Items from a collection:
* * *

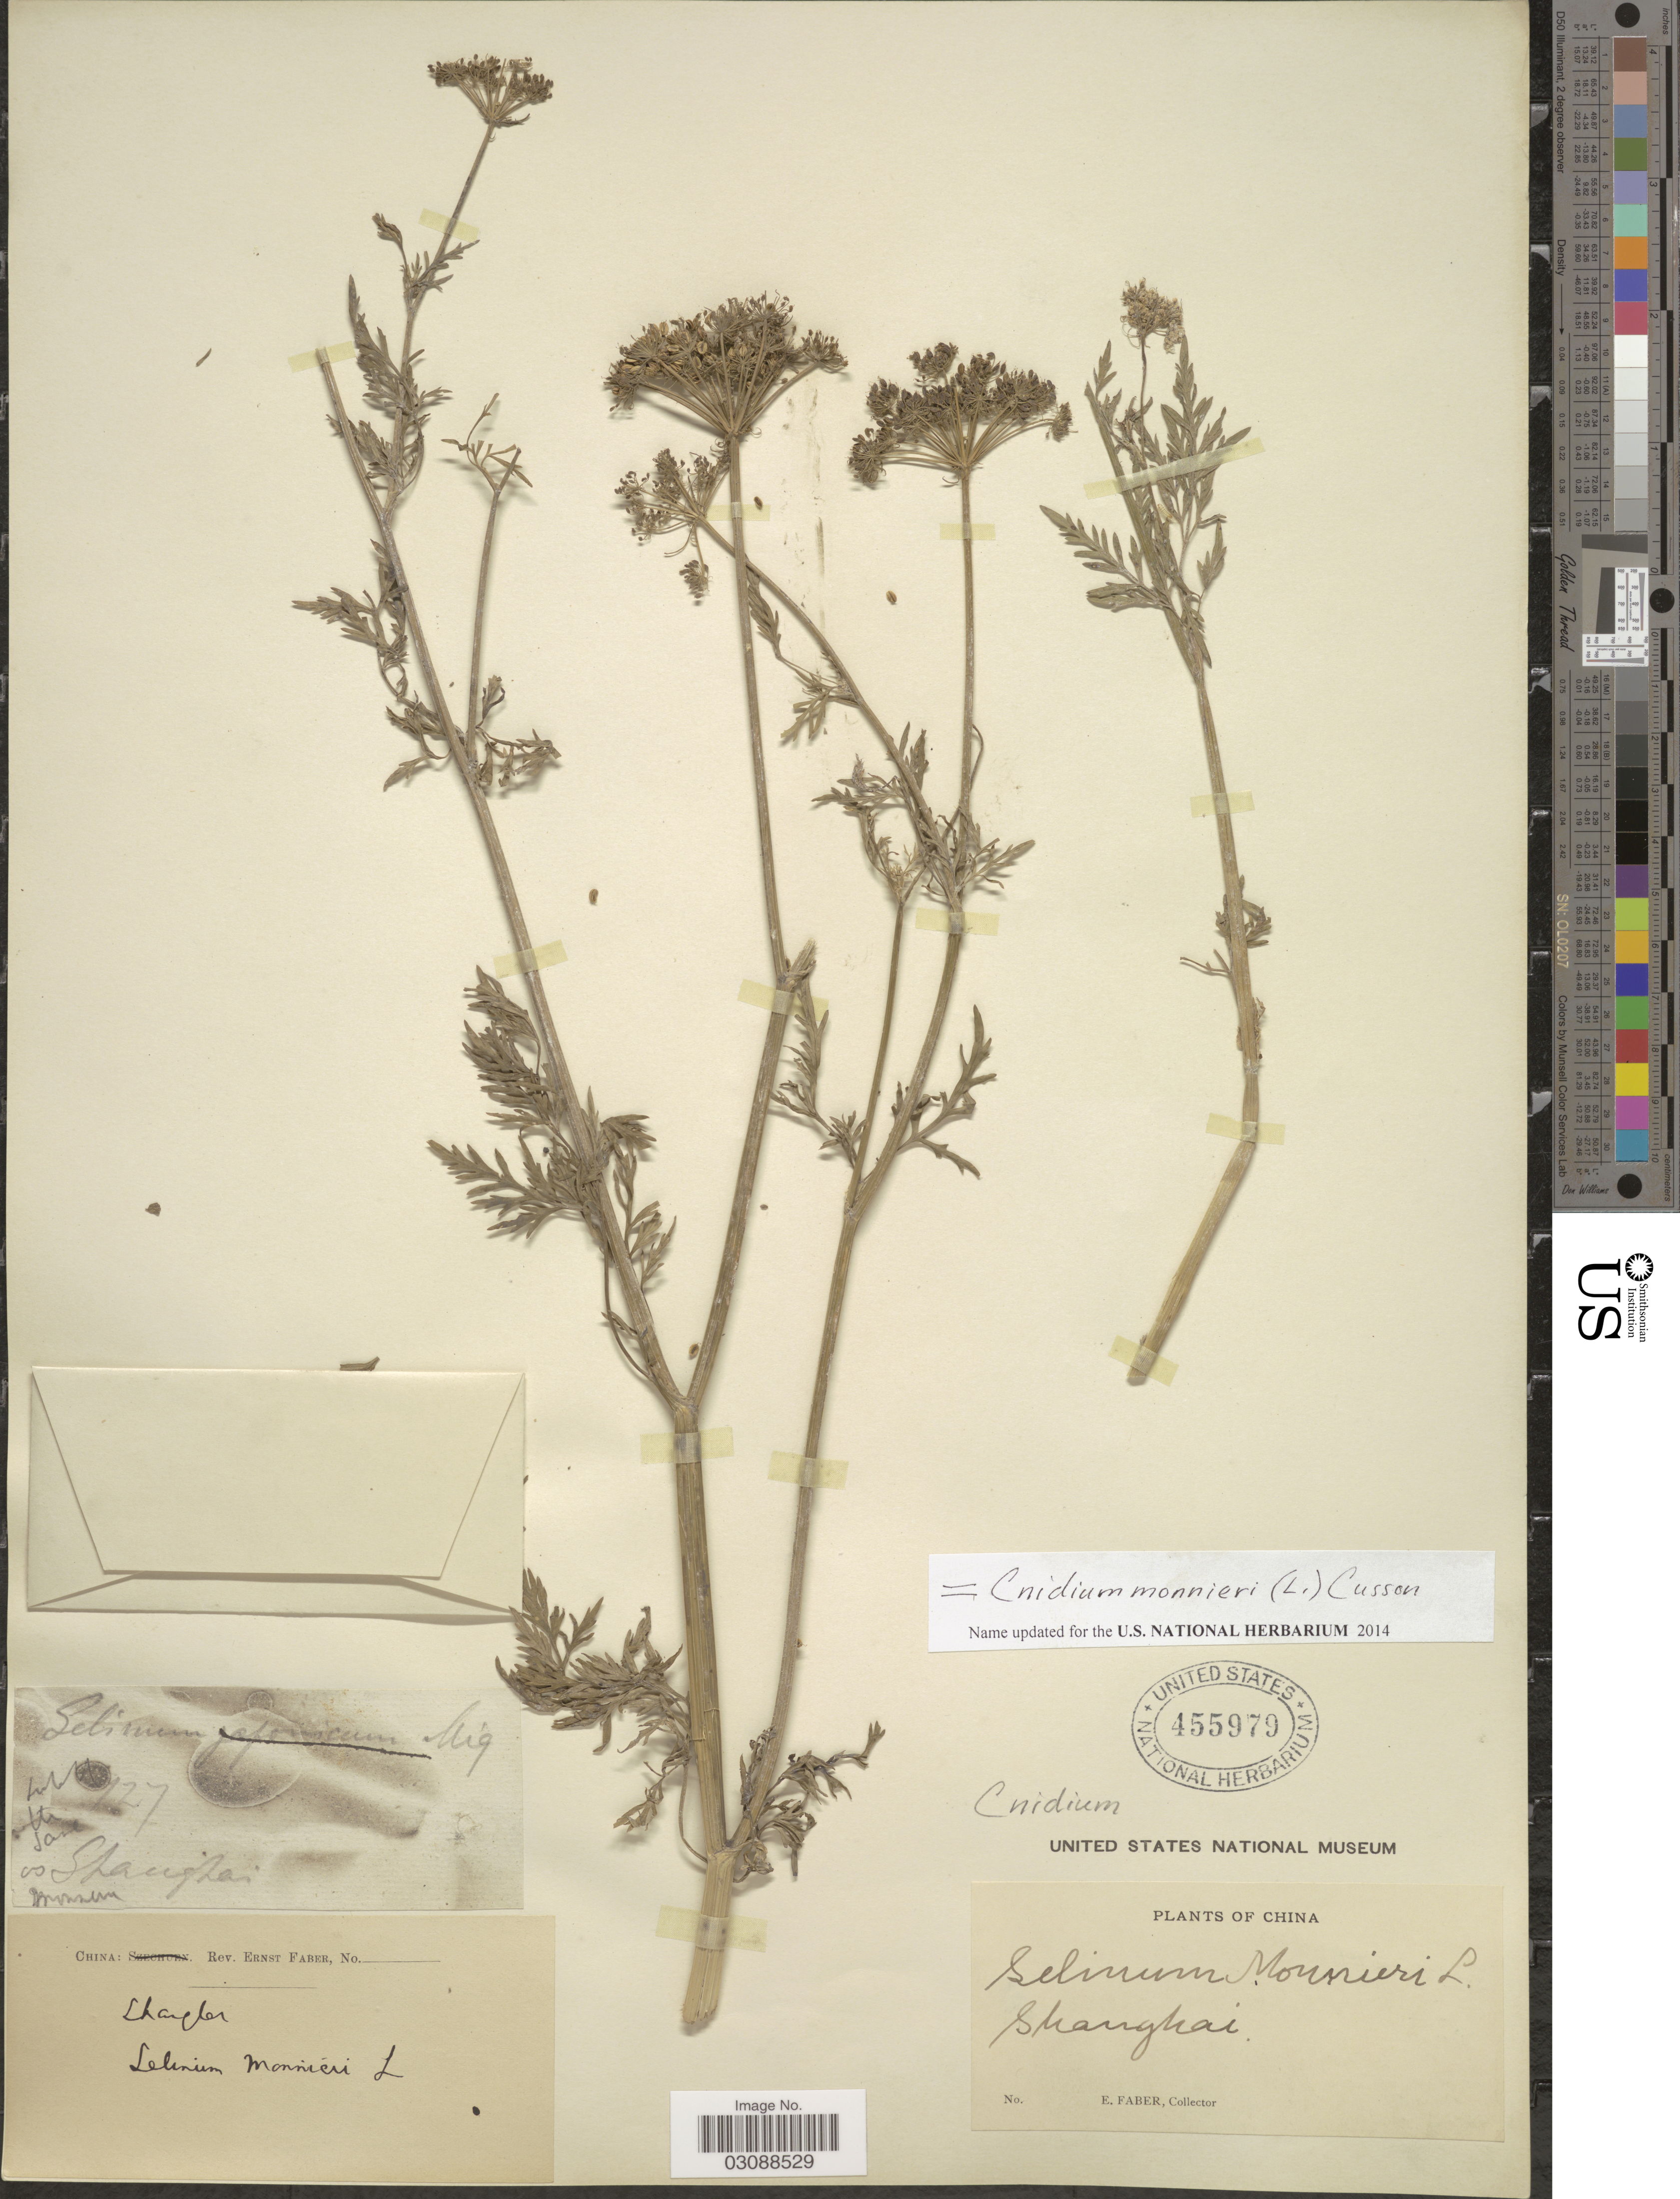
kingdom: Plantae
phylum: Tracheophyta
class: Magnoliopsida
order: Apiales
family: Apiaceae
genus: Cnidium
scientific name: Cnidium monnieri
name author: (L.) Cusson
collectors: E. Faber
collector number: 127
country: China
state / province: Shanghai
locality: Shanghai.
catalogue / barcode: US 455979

* * *

- [SHORT TASK]:
Set out every line of the items above as a numbered list, skipping blank lines and leaving out the pictures.

- [EXPECTED ANSWER]:
1. kingdom: Plantae
2. phylum: Tracheophyta
3. class: Magnoliopsida
4. order: Apiales
5. family: Apiaceae
6. genus: Cnidium
7. scientific name: Cnidium monnieri
8. name author: (L.) Cusson
9. collectors: E. Faber
10. collector number: 127
11. country: China
12. state / province: Shanghai
13. locality: Shanghai.
14. catalogue / barcode: US 455979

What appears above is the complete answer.